Llegados a este punto, convendría que entendamos bien que en los procesos de purificación no es que Dios quiera quitarnos todos los goces terrenales, ni mucho menos privarnos de la alegría de vivir. ¿Cómo podría ser esa la intención de nuestro Padre?
Lo que Él quiere es liberarnos de ataduras y apegos desordenados, para que podamos seguir el llamado al amor más grande. Por eso –aunque sea humanamente comprensible– es absurdo tener miedo a los procesos de purificación. Es absurdo, porque en realidad todo amor o afecto desordenado provoca sufrimiento y le dificulta al hombre llegar a la dimensión más profunda del amor y de la libertad, o lo priva por completo de ella… Nosotros, los hombres, tenemos la tendencia de anteponer lo más bajo a lo más alto.

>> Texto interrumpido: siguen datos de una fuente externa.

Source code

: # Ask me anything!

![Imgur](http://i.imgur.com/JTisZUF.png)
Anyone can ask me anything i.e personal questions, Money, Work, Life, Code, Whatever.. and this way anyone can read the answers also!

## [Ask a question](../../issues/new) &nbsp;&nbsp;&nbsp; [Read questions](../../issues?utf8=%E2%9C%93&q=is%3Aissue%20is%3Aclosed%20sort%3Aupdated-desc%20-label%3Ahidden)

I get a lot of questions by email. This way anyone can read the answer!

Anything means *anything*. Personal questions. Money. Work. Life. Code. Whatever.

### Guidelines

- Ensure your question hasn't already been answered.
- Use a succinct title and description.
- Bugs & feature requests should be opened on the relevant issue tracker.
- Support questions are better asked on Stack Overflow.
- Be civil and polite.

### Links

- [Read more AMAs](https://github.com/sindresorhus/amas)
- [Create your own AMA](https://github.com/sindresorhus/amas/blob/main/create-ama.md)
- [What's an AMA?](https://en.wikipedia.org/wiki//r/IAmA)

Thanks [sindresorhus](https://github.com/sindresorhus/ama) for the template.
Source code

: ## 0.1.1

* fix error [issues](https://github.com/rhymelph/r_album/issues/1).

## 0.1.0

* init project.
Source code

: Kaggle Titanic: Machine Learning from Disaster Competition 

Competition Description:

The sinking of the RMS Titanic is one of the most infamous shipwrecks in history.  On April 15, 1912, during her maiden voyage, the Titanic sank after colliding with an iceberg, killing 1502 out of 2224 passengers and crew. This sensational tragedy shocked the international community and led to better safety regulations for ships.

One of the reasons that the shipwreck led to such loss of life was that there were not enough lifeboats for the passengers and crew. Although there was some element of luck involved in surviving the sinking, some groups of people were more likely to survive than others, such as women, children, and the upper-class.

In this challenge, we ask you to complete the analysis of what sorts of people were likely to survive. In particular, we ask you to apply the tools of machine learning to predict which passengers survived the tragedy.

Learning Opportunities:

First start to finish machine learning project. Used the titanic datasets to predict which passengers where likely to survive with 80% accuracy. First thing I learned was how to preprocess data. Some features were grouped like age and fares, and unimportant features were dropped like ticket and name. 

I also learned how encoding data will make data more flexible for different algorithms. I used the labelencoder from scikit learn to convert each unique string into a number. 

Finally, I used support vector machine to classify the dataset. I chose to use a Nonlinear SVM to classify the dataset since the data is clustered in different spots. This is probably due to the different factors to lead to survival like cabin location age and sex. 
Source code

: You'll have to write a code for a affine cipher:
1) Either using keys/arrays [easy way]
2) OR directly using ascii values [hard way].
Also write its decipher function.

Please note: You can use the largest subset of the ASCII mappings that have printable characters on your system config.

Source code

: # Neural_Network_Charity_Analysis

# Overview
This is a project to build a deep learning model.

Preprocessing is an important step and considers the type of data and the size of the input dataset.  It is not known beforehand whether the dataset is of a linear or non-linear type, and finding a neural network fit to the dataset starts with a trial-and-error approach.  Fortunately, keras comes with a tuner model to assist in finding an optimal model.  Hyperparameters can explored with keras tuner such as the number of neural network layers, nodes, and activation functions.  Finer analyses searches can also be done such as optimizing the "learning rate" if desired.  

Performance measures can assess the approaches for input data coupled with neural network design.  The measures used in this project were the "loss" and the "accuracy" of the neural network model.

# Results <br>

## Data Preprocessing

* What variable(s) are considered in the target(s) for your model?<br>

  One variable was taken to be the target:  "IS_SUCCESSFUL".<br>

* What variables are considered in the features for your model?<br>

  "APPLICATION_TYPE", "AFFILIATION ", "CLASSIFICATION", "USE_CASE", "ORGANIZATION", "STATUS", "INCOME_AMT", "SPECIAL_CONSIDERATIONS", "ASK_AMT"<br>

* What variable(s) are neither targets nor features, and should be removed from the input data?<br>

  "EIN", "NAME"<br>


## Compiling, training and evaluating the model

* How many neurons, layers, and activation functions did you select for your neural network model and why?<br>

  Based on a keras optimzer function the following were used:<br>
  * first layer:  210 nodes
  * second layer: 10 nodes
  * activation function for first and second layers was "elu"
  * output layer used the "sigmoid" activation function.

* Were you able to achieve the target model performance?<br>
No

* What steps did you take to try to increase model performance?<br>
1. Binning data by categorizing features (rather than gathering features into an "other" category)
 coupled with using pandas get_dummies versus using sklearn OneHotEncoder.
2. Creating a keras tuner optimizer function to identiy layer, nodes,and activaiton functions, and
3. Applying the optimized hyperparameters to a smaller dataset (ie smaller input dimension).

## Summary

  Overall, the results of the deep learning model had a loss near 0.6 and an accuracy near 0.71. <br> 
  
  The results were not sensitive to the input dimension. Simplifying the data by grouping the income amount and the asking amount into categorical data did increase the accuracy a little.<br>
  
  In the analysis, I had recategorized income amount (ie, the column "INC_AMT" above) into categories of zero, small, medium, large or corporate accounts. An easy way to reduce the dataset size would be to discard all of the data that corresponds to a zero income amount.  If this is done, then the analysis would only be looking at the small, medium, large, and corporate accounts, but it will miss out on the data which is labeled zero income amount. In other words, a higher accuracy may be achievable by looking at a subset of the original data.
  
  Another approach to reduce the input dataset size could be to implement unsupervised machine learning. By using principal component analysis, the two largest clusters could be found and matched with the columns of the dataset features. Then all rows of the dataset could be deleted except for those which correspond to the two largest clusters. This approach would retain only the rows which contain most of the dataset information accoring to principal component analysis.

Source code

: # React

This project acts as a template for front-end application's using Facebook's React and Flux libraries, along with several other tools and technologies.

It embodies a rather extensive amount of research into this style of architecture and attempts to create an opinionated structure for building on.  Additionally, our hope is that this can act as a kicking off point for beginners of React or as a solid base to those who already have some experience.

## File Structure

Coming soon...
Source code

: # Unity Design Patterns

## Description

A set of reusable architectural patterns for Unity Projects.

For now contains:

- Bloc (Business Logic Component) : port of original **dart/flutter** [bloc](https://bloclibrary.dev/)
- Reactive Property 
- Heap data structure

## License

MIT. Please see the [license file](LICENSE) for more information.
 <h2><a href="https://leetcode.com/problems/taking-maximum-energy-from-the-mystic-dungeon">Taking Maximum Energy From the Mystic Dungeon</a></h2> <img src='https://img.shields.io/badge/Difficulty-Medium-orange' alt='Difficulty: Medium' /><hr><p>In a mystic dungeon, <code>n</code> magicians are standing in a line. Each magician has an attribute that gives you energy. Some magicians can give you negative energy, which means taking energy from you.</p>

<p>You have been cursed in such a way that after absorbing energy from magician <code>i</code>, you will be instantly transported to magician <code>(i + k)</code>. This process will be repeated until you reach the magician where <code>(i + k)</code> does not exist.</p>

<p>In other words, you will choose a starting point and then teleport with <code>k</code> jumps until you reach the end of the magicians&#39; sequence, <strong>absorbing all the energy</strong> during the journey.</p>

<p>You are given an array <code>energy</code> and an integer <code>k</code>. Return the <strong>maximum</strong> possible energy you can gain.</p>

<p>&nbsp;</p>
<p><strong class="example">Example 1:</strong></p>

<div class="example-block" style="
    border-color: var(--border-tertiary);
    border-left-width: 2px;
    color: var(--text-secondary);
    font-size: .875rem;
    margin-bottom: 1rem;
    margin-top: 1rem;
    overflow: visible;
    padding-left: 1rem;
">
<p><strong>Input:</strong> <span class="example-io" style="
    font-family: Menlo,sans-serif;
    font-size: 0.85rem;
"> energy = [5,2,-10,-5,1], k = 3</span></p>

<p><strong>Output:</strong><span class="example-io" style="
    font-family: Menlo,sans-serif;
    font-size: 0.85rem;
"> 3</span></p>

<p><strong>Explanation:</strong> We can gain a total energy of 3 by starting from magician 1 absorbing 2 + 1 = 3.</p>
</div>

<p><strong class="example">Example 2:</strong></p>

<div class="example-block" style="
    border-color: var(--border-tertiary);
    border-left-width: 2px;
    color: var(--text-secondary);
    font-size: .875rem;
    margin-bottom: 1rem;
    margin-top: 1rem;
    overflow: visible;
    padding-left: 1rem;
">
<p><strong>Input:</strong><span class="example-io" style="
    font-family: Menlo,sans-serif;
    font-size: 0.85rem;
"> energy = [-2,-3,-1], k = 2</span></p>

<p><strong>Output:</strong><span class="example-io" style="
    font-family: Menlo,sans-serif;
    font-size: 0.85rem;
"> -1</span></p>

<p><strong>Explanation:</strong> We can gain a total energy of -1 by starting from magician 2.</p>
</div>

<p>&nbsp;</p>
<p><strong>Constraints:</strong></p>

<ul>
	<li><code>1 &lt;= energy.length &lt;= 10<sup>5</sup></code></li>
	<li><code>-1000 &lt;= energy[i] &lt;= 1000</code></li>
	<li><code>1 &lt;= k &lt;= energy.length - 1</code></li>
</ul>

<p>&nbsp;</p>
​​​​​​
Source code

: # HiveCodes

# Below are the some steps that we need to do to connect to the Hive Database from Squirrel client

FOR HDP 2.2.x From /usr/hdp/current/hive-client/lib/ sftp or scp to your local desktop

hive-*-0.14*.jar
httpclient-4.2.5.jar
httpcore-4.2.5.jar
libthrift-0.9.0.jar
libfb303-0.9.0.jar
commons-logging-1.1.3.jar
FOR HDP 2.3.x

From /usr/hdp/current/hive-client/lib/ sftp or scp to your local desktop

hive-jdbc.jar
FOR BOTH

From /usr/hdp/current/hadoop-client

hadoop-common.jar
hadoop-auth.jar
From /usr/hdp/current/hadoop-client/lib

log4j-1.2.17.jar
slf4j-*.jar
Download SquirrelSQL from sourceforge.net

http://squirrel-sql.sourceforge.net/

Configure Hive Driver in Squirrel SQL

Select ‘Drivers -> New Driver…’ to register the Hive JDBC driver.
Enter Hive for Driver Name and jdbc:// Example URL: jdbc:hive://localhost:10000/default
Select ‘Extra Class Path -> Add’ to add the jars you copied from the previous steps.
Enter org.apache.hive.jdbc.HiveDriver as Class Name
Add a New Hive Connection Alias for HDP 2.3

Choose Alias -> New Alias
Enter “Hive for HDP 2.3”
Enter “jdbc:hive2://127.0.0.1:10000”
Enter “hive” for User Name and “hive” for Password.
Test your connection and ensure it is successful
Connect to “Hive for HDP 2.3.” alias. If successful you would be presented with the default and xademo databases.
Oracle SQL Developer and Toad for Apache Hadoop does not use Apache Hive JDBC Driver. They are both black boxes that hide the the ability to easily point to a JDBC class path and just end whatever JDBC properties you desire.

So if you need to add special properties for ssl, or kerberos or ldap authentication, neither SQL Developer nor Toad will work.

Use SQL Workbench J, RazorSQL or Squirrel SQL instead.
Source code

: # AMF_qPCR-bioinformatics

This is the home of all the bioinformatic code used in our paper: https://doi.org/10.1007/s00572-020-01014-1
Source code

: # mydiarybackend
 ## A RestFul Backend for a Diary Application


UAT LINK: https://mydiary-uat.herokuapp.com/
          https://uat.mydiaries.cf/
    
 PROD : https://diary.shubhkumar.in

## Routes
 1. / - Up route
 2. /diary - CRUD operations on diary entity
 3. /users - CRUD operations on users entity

Entonces, es el amor de Dios el que nos atrae a buscar lo más noble y nos hace sentir la insuficiencia de las cosas pasajeras.
Con este trasfondo, podemos comprender las palabras de Qohélet que escuchamos en la lectura de hoy, sin por eso caer en una actitud de pesimismo. El texto nos lleva a esta clara conclusión: ¡Sólo Dios puede saciar el hambre del alma! ¡Todas las otras criaturas viven y dependen de Él! ¡Sólo la eternidad podrá darnos el verdadero gozo a plenitud y, por tanto, sólo en ella experimentaremos nuestra total realización! El camino que nos conduce a través de este tiempo es pasajero; aunque, gracias al encuentro con el Señor, puede llegar a ser un anticipo de la eternidad. Por eso, conviene que no demos a las criaturas ni al transcurso temporal de nuestra vida la atención y el amor que sólo Dios merece.